“America First and Greatest” Requires Investment in NIH
The Academy for Radiology and Biomedical Imaging Research issued the following statement in response to the President’s fiscal year (FY) 2018 budget blueprint released today.
March 16, 2017 – The Administration’s proposal to gut funding for the National Institutes of Health (NIH) by nearly 20 percent ($5.8 billion) will dramatically impact the lives of all Americans by slowing research to find treatments and cures for illnesses and diseases suffered by patients nationwide. Cuts to NIH of such unprecedented magnitude will diminish funding of current research grants as well as those in the future hurting the US economy in every region and community, depressing economic growth.
As the President eloquently noted in his Joint Address to Congress last month, millions of Americans in every community await new or improved treatments and diagnostics for a wide range of diseases. Medical research supported by the NIH plays an irreplaceable role in achieving their hopes of a healthier future. For this reason, the investment in NIH has long been prioritized by leaders of both parties as a key responsibility for the federal government.

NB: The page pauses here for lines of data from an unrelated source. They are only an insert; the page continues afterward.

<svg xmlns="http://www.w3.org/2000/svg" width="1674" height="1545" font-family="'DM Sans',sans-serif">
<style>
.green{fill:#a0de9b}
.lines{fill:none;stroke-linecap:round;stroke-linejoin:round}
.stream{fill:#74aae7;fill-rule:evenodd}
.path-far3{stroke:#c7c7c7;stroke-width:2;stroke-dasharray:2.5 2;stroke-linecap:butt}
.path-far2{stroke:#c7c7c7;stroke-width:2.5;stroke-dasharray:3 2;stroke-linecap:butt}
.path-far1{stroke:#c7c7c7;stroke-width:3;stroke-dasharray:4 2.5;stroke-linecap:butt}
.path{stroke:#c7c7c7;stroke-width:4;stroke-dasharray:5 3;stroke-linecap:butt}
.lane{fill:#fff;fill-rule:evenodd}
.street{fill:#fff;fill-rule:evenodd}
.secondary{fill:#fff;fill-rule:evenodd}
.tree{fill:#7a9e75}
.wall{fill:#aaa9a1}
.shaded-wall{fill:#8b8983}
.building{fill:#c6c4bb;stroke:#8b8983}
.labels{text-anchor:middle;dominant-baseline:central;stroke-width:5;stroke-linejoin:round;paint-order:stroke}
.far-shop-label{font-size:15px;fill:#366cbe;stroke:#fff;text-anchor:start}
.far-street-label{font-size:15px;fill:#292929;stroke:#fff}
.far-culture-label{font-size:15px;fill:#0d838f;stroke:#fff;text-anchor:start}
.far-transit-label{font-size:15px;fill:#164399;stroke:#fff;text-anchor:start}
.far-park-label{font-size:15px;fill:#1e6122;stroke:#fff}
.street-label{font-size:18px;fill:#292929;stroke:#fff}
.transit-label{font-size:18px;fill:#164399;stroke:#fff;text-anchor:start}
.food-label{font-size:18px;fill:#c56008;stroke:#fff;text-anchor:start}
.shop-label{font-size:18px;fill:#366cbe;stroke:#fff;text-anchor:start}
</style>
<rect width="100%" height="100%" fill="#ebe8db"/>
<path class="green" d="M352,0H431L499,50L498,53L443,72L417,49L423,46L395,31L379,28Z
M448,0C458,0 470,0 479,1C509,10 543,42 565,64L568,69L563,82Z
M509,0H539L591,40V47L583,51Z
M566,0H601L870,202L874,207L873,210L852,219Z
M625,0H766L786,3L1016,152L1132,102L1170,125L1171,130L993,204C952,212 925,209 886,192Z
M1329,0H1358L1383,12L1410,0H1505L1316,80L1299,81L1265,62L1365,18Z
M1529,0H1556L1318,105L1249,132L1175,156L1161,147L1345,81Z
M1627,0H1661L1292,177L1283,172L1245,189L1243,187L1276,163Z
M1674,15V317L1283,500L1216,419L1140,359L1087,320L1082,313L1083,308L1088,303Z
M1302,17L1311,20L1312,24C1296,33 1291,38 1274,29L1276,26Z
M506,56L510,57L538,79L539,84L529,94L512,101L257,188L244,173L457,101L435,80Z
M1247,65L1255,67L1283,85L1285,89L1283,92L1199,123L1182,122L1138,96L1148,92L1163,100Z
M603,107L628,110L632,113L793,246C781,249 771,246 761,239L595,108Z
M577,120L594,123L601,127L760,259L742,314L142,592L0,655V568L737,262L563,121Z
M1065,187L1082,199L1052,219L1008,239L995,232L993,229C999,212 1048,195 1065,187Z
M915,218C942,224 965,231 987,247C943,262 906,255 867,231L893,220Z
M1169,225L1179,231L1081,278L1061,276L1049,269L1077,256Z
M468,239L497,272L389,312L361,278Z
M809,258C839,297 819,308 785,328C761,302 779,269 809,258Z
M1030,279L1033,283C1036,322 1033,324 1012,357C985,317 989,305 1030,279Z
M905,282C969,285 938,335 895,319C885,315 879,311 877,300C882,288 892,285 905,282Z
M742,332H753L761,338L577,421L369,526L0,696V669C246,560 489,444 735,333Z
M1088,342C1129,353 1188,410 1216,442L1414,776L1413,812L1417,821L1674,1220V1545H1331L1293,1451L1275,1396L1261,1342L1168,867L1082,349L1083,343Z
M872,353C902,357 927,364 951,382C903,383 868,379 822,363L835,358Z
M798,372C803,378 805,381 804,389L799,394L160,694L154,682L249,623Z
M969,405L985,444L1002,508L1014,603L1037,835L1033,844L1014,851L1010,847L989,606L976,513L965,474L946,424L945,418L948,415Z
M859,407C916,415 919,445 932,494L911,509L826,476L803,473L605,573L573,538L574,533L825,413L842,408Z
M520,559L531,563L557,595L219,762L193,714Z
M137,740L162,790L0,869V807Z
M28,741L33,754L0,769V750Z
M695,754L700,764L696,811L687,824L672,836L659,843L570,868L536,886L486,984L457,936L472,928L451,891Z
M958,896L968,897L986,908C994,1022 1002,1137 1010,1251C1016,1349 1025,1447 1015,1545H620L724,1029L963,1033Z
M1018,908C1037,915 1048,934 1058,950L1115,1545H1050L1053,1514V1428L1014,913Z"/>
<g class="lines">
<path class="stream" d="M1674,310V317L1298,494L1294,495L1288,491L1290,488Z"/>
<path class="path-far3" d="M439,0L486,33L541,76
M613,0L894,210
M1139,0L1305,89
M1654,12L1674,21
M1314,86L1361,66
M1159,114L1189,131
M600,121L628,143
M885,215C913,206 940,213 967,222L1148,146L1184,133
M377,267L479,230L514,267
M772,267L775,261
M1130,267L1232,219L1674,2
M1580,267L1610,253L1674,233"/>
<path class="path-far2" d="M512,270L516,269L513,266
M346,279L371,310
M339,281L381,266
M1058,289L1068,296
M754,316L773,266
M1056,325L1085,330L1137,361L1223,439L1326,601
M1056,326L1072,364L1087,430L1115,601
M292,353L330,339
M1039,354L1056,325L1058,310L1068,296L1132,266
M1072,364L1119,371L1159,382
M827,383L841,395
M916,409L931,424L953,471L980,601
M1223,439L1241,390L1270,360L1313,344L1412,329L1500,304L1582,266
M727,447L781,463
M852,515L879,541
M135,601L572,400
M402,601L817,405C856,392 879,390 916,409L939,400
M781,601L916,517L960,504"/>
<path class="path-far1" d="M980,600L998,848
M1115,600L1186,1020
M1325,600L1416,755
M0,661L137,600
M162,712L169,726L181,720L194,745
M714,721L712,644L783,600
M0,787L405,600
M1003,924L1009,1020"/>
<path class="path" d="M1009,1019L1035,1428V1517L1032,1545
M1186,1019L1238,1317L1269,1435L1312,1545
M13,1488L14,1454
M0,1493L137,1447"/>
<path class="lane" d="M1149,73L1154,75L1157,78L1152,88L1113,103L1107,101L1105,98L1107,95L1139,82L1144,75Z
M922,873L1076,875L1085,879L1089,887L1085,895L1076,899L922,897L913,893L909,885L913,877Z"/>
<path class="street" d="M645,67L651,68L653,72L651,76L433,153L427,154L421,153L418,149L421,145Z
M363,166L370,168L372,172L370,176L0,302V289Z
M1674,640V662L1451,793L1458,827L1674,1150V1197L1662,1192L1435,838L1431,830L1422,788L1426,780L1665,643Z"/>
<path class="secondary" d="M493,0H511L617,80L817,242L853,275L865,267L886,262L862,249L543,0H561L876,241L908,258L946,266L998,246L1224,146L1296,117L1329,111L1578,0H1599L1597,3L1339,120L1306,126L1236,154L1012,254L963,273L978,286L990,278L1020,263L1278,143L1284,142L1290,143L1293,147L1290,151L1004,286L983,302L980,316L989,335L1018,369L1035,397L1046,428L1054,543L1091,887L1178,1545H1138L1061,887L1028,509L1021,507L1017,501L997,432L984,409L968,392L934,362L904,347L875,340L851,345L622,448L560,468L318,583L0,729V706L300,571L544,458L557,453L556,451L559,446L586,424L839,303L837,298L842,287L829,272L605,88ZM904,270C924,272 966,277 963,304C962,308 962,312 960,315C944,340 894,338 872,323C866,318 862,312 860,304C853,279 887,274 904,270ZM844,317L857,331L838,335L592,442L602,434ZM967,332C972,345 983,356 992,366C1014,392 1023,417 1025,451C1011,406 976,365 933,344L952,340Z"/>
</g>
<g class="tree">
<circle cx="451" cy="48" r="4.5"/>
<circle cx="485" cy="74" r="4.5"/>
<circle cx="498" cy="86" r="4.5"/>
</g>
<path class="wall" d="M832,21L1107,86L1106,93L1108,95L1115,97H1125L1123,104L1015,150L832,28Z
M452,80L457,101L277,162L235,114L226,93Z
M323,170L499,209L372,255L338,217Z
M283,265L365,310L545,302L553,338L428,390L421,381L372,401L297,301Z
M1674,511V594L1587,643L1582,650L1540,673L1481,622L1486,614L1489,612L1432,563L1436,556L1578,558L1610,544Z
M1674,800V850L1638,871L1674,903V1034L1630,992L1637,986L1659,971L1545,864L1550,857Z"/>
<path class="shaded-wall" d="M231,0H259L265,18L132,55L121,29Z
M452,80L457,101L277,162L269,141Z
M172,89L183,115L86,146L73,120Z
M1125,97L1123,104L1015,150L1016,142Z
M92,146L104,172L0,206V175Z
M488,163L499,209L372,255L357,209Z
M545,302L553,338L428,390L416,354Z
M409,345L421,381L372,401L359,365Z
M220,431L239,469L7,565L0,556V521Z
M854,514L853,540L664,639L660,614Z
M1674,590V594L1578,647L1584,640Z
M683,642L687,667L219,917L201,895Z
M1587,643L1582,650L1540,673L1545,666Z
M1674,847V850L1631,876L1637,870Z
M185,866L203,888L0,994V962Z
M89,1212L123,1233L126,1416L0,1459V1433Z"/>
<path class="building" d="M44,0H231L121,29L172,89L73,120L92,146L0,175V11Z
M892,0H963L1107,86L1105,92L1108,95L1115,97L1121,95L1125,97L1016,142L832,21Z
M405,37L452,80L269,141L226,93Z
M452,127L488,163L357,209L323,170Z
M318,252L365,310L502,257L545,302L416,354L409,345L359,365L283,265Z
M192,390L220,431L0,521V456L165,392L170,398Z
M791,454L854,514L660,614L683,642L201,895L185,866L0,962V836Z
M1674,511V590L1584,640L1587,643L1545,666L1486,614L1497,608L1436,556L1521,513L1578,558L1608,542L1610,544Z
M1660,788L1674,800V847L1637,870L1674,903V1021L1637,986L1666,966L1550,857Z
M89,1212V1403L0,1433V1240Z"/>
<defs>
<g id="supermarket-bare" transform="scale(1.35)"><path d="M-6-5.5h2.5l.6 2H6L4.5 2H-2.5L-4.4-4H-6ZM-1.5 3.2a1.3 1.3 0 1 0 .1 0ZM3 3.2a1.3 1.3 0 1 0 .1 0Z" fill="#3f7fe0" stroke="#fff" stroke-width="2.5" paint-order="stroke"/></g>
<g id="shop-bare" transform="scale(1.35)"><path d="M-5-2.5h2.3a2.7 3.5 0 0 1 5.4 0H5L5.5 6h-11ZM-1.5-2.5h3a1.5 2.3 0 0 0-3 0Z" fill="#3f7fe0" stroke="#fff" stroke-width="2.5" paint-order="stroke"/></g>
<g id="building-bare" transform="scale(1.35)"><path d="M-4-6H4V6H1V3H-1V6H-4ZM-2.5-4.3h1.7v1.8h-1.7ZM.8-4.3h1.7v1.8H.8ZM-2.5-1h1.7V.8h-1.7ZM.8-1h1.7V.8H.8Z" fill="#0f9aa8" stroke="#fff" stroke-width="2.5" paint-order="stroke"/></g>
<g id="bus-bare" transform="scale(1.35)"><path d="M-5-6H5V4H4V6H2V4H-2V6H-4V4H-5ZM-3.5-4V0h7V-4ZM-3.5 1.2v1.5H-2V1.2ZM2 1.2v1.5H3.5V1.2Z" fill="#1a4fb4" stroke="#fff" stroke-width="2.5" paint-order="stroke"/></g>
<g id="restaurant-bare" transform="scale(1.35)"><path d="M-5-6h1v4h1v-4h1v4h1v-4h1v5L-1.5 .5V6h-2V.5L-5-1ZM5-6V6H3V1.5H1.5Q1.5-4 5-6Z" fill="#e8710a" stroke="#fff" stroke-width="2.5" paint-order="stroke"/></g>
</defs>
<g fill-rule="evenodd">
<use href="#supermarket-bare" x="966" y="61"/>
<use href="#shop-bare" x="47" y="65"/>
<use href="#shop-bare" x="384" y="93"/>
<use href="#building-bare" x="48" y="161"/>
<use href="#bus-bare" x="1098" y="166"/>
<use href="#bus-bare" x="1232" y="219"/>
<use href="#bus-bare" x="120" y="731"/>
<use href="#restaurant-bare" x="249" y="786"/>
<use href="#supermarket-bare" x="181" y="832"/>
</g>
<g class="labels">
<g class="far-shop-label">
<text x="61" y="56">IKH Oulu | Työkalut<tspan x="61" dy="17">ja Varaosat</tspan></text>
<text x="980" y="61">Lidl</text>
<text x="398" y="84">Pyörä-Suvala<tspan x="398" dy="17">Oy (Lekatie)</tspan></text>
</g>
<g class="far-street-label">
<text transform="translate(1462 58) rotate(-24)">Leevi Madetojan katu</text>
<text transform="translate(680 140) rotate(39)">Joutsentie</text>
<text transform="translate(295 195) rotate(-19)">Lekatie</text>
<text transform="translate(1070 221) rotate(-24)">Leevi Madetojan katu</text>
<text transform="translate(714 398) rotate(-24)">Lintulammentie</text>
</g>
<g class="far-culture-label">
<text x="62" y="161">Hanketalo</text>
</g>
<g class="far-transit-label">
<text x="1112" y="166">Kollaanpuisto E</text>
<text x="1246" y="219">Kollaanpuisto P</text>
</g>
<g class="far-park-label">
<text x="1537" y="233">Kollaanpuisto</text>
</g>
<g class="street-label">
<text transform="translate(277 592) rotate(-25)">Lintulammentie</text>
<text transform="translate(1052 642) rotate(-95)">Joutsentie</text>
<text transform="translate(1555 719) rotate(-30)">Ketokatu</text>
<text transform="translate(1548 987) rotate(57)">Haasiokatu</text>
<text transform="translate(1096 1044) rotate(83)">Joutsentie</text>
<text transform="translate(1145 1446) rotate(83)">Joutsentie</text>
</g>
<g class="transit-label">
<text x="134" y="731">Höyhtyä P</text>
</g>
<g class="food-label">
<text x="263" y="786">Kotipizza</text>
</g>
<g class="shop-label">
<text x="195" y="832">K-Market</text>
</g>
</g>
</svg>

As the Academy has often noted regarding the number of imaging patents created by National Institute of Biomedical Imaging and Bioengineering (NIBIB) funded research, by supporting imaging research at universities, medical schools, teaching hospitals, and other institutions across the country, NIH and, in particular, NIBIB has fueled local and regional economies by creating jobs and catalyzing new industries. For decades, the federal commitment to scientific discovery has strengthened our country’s competitiveness in a global market that is actively working to unseat the U.S. as the world’s leader in medical research. To keep “America First and Greatest,” we must bolster, rather than undermine, the nation’s medical research capacity.
The Academy urges Congress to reject these unprecedented and harmful proposed cuts to NIH and to continue its critical investment in medical science. We look forward to working with lawmakers to finalize an FY 2017 spending package with $34.1 billion for NIH – as approved nearly unanimously by the Senate Appropriations Committee in June 2016. Further, we strongly recommend Congress to continue this budget trajectory with a $2 billion increase over FY 2017 for NIH in FY 2018, in addition to funds included in the 21st Century Cures Act for targeted initiatives. Delivering the promise of treatments and cures to patients nationwide requires a commitment to non-defense discretionary spending like NIH-supported medical research.